[Dataset content]

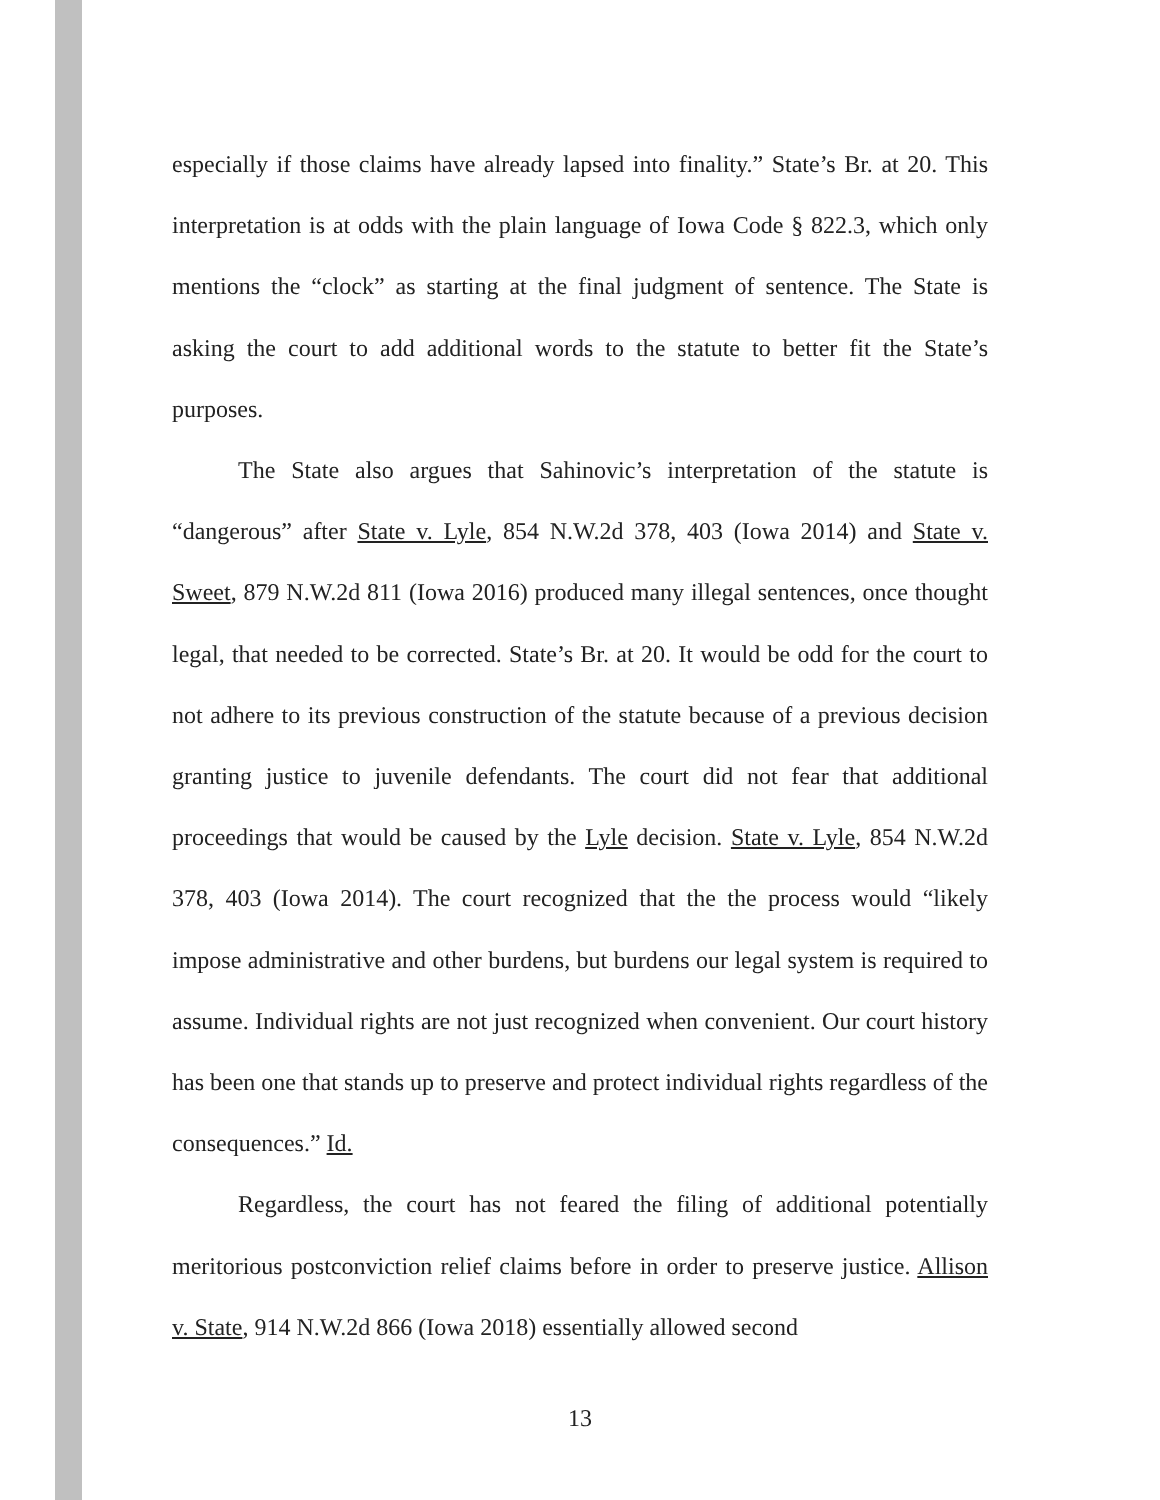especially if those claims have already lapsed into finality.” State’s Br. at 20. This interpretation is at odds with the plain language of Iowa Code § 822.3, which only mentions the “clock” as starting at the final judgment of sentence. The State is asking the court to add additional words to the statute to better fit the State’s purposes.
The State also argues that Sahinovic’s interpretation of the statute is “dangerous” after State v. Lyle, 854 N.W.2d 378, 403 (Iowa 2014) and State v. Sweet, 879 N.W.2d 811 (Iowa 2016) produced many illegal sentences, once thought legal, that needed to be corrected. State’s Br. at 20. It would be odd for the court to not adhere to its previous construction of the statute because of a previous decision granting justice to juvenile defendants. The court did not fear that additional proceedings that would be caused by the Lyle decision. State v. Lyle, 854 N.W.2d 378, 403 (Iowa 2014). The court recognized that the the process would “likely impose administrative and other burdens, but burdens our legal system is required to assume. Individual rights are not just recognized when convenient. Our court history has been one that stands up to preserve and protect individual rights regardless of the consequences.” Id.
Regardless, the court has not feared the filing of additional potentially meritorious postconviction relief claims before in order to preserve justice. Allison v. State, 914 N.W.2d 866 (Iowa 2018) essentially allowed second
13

[/Dataset content]

**Problem requirements:** Extract exactly the lines between the line containing "The State also" and the end of the data, including both.

**Solution to the problem:**
The State also argues that Sahinovic’s interpretation of the statute is “dangerous” after State v. Lyle, 854 N.W.2d 378, 403 (Iowa 2014) and State v. Sweet, 879 N.W.2d 811 (Iowa 2016) produced many illegal sentences, once thought legal, that needed to be corrected. State’s Br. at 20. It would be odd for the court to not adhere to its previous construction of the statute because of a previous decision granting justice to juvenile defendants. The court did not fear that additional proceedings that would be caused by the Lyle decision. State v. Lyle, 854 N.W.2d 378, 403 (Iowa 2014). The court recognized that the the process would “likely impose administrative and other burdens, but burdens our legal system is required to assume. Individual rights are not just recognized when convenient. Our court history has been one that stands up to preserve and protect individual rights regardless of the consequences.” Id.
Regardless, the court has not feared the filing of additional potentially meritorious postconviction relief claims before in order to preserve justice. Allison v. State, 914 N.W.2d 866 (Iowa 2018) essentially allowed second
13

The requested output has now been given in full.